Creating a new monitor was now reduced to a template file like this:

{
	"name": "[${name}] {{workload.name}} has scaled considerably and is near max replicas!",
	"type": "query alert",
	"query": "some query",
	"message": "some message",
    "tags": ${jsonencode(tags)},
	"options": {
		"thresholds": {
			"critical": ${alert_threshold}
		},
		"notify_audit": false,
		"on_missing_data": "show_and_notify_no_data",
		"include_tags": true,
		"evaluation_delay": 900,
		"new_group_delay": 60
	},
	"priority": 3
}

And a variables file like this:

{
    "monitors" : [
        {
            "name" : "Development",
            "filter_expression" : "<your_filter_expression>",
            "alert_threshold" : 0,
            "window_minutes" : "10",
            "slack_channel" : "<alert_channel>"
        },

        ...

    ]
}

Here some of the benefits of tooling on top of IAC started to really surface:

1. Large-scale metadata changes were no longer ~15 clicks in an intimidating UI, but simple changes across 15 lines of code

2. "Why did someone make this monitor and why" became a question we could actually answer

3. Enforcing best practices became doable since we controlled the transformation layer

A marked improvement over our initial raw Terraform setup. Yet could we go further?

## Extracted data

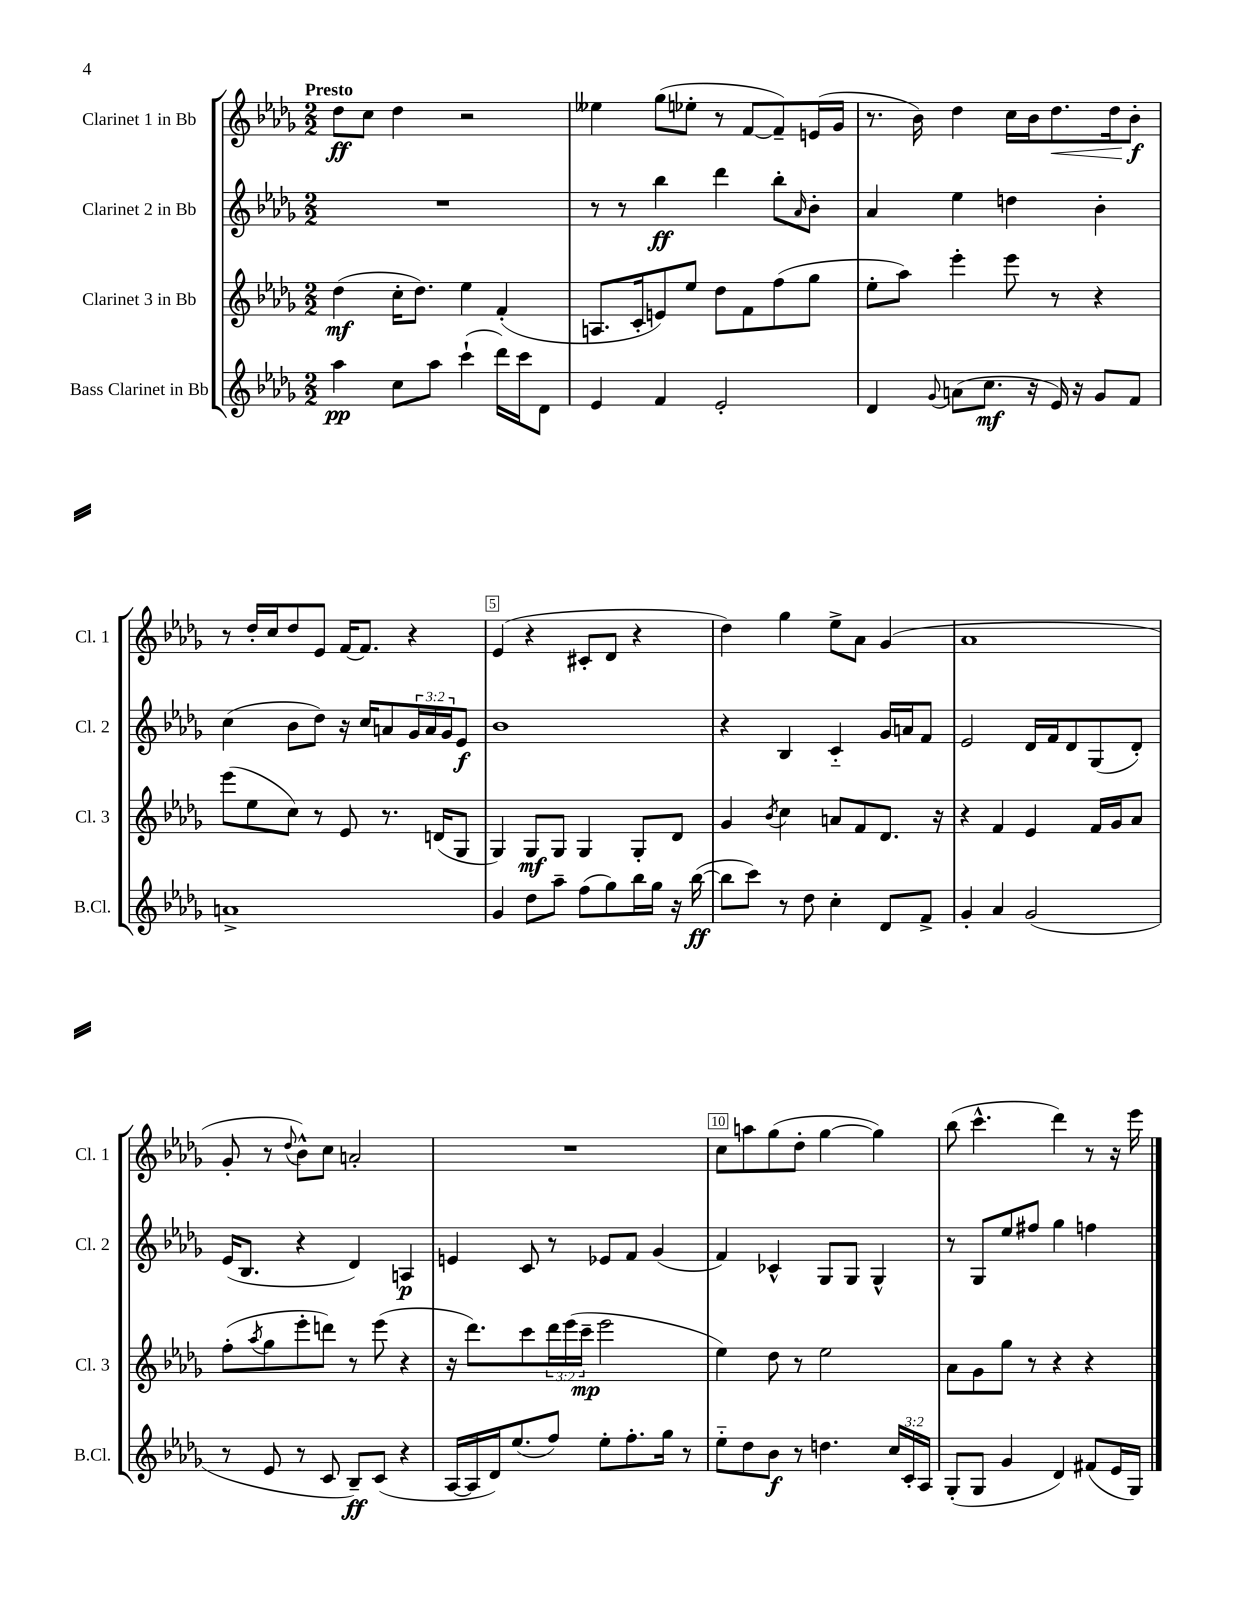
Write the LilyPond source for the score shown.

<<
\new StaffGroup <<
\new Staff = "s0" \with { instrumentName = "Clarinet 1 in Bb" shortInstrumentName = "Cl. 1" } {
    \clef treble \key des \major \numericTimeSignature \time 2/2 \tempo "Presto"
    des''8\ff c''8 des''4 r2 |
    eeses''4 ges''8( ees''8-. r8 f'8~ f'8--) e'16( ges'16 |
    r8. bes'16) des''4 c''16 bes'16 des''8.\< des''16 bes'8-.\f\! |
    r8 des''16-. c''16 des''8 ees'8 f'16~ f'8. r4 |
    ees'4( r4 cis'8-. des'8 r4 |
    des''4) ges''4 ees''8-> aes'8 ges'4( |
    aes'1 |
    ges'8-. r8 \appoggiatura { des''8 } bes'8-^) c''8 a'2-. |
    R1 |
    c''8 a''8 ges''8( des''8-. ges''4~ ges''4) |
    bes''8( c'''4.-^ des'''4) r8 r16 ees'''16 \bar "|." |
}
\new Staff = "s1" \with { instrumentName = "Clarinet 2 in Bb" shortInstrumentName = "Cl. 2" } {
    \clef treble \key des \major \numericTimeSignature \time 2/2 \override Staff.TupletNumber.text = #tuplet-number::calc-fraction-text
    R1 |
    r8 r8 bes''4\ff des'''4 bes''8-. \grace { aes'16 } bes'8-. |
    aes'4 ees''4 d''4 bes'4-. |
    c''4( bes'8 des''8) r16 c''16 a'8 \tuplet 3/2 { ges'16 a'16 ges'16 } ees'8\f |
    bes'1 |
    r4 bes4 c'4-_ ges'16 a'16 f'8 |
    ees'2 des'16 f'16 des'8 ges8( des'8-.) |
    ees'16( bes8. r4 des'4) a4\p |
    e'4 c'8 r8 ees'8 f'8 ges'4( |
    f'4) ces'4-^ ges8 ges8 ges4-^ |
    r8 ges8 ees''8 fis''8 ges''4 f''4 \bar "|." |
}
\new Staff = "s2" \with { instrumentName = "Clarinet 3 in Bb" shortInstrumentName = "Cl. 3" } {
    \clef treble \key des \major \numericTimeSignature \time 2/2 \override Staff.TupletNumber.text = #tuplet-number::calc-fraction-text
    des''4\mf( c''16-. des''8.) ees''4 f'4-.( |
    a8. c'16-. e'8) ees''8 des''8 f'8 f''8( ges''8 |
    ees''8-. aes''8) ees'''4-. ees'''8 r8 r4 |
    ees'''8( ees''8 c''8) r8 ees'8 r8. d'16( ges8 |
    ges4) ges8\mf ges8 ges4 ges8-. des'8 |
    ges'4 \acciaccatura { bes'8 } c''4 a'8 f'8 des'8. r16 |
    r4 f'4 ees'4 f'16 ges'16 aes'8 |
    f''8-.( \acciaccatura { aes''8 } ges''8 ees'''8-. d'''8) r8 ees'''8( r4 |
    r16 des'''8.) c'''8 \tuplet 3/2 { des'''16 ees'''16( c'''16--\mp } ees'''2 |
    ees''4) des''8 r8 ees''2 |
    aes'8 ges'8 ges''8 r8 r4 r4 \bar "|." |
}
\new Staff = "s3" \with { instrumentName = "Bass Clarinet in Bb" shortInstrumentName = "B.Cl." } {
    \clef treble \key des \major \numericTimeSignature \time 2/2 \override Staff.TupletNumber.text = #tuplet-number::calc-fraction-text
    aes''4\pp c''8 aes''8 c'''4-!( des'''16) c'''16 des'8 |
    ees'4 f'4 ees'2-. |
    des'4 \appoggiatura { ges'8 } a'8( c''8.\mf r16 ees'16) r16 ges'8 f'8 |
    a'1-> |
    ges'4 des''8 aes''8-- f''8( ges''8) bes''16 ges''16 r16 bes''16~\ff( |
    bes''8 c'''8) r8 des''8 c''4-. des'8 f'8-> |
    ges'4-. aes'4 ges'2( |
    r8 ees'8 r8 c'8 bes8--\ff) c'8( r4 |
    aes16~ aes16 des'16) ees''8.( f''8) ees''8-. f''8.-. ges''16 r8 |
    ees''8-_ des''8 bes'8\f r8 d''4. \tuplet 3/2 { c''16 c'16-. aes16 } |
    ges8-.( ges8 ges'4 des'4) fis'8( ees'16 ges16) \bar "|." |
}
>>
>>
\layout { \context { \Score \override BarNumber.break-visibility = ##(#f #t #t) barNumberVisibility = #(every-nth-bar-number-visible 5) \override BarNumber.stencil = #(make-stencil-boxer 0.1 0.3 ly:text-interface::print) } }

## Instruction
Can you carry the write-up on templating alert monitors with Terraform forward, starting right after its closing question?

## Final answer
Spongebob and Patrick thinking

ez-mon: Partial Monitor Template Generation Automation

While monitors could now be modified without navigating to Datadog's UI, creation still required a cumbersome process:

1. Navigate to Datadog's monitor feature

2. Create a monitor that seems reasonable

3. Export the monitor's template

4. Decide what should be a template variable, editing the template to accept these

Assuming the average person had the time, energy, and motivation to do this and would get it right on the first try was unrealistic. Thus git init and the next iteration began: ez-mon.

I leveraged a lot of the same code but expanded the autogeneration capabilities via a CLI tool that also leveraged directory structure to signify (a) team ownership and (b) relevant service. The documentation for the CLI was as follows:

### Generate ###

Command: generate
Description: Net new alert creation. Creates the alert in-repo; it isn't applied (created in Datadog) until configured and `make apply` is run.

Example:
./bin/ez-mon generate \
    --service <service_name> \
    --pod <pod_or_tier> \
    --resource <resource_name> \
    --descriptor <descriptor_or_env> \
    --runbook_link <runbook_url> \
    --priority 2

### Delete ###

Command: delete
Description: Deletes the alert from the repo, local state, and Datadog.

Example:
./bin/ez-mon delete \
    --service <service_name> \
    --pod <pod_or_tier> \
    --resource <resource_name> \
    --descriptor <descriptor_or_env>

### Edit ###

Command: modify
Description: Opens an editor with the configuration of an existing monitor.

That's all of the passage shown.